__What you need to do__
a - In the case summary, rewrite everything from "Casanova, Matthew John" down to "the charge error.", substituting "serious harm" for each "egregious harm".
b - Repeat every line of the listing word for word, from the line containing "common name: American kestrel" down to the line containing "scientific name: Psyllobora borealis", both included.

# start of Selection

Casanova, Matthew John
2012 Tex. Crim. App. LEXIS 1602
| Tex. Crim. App. | 2012Background
- Casanova was convicted of possession of cocaine less than one gram, a state-jail felony, with a one-year sentence.
- Appellant argued the trial court failed to give an Article 38.14 accomplice-witness instruction.
- Esther Garza, the State’s principal witness, was Garza’s wife and an accomplice as a matter of law.
- The Eighth Court of Appeals reversed, finding egregious harm from the missing instruction and from failure to read the charge aloud.
- The Texas Court of Criminal Appeals reversed the court of appeals, addressing harm under Almanza/Saunders/Herron and concluding no egregious harm from the charge error.
- The case was remanded to consider Casanova’s remaining trial-error claim.
Issues
| Issue | Plaintiff's Argument | Defendant's Argument | Held |
|---|---|---|---|
| Whether omitting the accomplice-witness instruction caused egregious harm | Casanova—egregious harm under Saunders/Herron | State—no egregious harm given record | No egregious harm; Court reversed appellate judgment and remanded |
| Whether failure to read the jury charge aloud caused egregious harm | Casanova—read-aloud error triggered egregious harm | State—no automatic egregious harm under Article 36.19 | No egregious harm; Court reversed and remanded for remaining issues |
Key Cases Cited
- Saunders v. State, 817 S.W.2d 688 (Tex. Crim. App. 1991) (harm from missing accomplice instruction analyzed via standard of corroboration)

# end of Selection
# start of Material shown

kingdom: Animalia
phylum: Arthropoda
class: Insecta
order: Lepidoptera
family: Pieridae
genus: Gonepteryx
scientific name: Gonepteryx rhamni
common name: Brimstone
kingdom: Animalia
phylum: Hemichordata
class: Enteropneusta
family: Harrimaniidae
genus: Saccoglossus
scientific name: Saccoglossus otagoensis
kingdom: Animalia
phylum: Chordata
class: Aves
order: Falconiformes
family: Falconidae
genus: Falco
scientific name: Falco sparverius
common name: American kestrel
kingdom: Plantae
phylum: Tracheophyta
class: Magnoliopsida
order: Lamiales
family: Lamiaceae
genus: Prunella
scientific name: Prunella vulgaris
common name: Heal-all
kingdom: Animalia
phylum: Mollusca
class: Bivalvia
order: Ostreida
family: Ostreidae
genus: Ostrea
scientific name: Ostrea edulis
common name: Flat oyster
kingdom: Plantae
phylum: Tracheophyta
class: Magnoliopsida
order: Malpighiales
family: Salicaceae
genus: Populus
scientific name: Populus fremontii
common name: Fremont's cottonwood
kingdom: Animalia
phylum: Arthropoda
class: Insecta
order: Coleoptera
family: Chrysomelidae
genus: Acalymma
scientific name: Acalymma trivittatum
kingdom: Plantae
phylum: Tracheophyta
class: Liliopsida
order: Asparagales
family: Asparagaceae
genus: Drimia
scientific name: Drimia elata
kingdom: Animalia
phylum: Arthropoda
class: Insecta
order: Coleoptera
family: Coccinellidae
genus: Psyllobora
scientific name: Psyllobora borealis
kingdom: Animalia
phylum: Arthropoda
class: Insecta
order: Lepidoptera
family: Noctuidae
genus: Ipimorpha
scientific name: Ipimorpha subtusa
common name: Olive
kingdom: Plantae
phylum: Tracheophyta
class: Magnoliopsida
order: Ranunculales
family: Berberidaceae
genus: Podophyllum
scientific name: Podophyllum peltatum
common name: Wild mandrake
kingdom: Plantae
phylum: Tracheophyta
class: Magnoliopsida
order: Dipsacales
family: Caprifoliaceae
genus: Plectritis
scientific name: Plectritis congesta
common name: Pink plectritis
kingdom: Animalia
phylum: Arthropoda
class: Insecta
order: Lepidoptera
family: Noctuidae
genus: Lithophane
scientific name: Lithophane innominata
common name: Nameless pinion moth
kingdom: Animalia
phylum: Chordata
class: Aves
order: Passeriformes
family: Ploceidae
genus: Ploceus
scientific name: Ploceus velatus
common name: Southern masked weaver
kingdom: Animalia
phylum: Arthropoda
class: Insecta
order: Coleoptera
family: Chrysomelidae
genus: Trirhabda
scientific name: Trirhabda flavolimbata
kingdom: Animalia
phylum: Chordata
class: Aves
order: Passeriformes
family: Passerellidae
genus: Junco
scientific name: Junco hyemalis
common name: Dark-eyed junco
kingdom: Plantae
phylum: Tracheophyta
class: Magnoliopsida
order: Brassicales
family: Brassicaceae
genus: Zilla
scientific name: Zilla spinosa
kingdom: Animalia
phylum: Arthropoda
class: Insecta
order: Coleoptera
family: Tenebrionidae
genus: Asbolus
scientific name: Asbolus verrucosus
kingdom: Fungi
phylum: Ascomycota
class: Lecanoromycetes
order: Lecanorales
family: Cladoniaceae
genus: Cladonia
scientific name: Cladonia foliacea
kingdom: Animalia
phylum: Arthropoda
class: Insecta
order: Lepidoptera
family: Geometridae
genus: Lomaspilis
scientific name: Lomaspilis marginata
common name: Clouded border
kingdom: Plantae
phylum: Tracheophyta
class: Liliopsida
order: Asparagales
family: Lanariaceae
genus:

# end of Material shown

__Results__
a -
Casanova, Matthew John
2012 Tex. Crim. App. LEXIS 1602
| Tex. Crim. App. | 2012Background
- Casanova was convicted of possession of cocaine less than one gram, a state-jail felony, with a one-year sentence.
- Appellant argued the trial court failed to give an Article 38.14 accomplice-witness instruction.
- Esther Garza, the State’s principal witness, was Garza’s wife and an accomplice as a matter of law.
- The Eighth Court of Appeals reversed, finding serious harm from the missing instruction and from failure to read the charge aloud.
- The Texas Court of Criminal Appeals reversed the court of appeals, addressing harm under Almanza/Saunders/Herron and concluding no serious harm from the charge error.

b -
common name: American kestrel
kingdom: Plantae
phylum: Tracheophyta
class: Magnoliopsida
order: Lamiales
family: Lamiaceae
genus: Prunella
scientific name: Prunella vulgaris
common name: Heal-all
kingdom: Animalia
phylum: Mollusca
class: Bivalvia
order: Ostreida
family: Ostreidae
genus: Ostrea
scientific name: Ostrea edulis
common name: Flat oyster
kingdom: Plantae
phylum: Tracheophyta
class: Magnoliopsida
order: Malpighiales
family: Salicaceae
genus: Populus
scientific name: Populus fremontii
common name: Fremont's cottonwood
kingdom: Animalia
phylum: Arthropoda
class: Insecta
order: Coleoptera
family: Chrysomelidae
genus: Acalymma
scientific name: Acalymma trivittatum
kingdom: Plantae
phylum: Tracheophyta
class: Liliopsida
order: Asparagales
family: Asparagaceae
genus: Drimia
scientific name: Drimia elata
kingdom: Animalia
phylum: Arthropoda
class: Insecta
order: Coleoptera
family: Coccinellidae
genus: Psyllobora
scientific name: Psyllobora borealis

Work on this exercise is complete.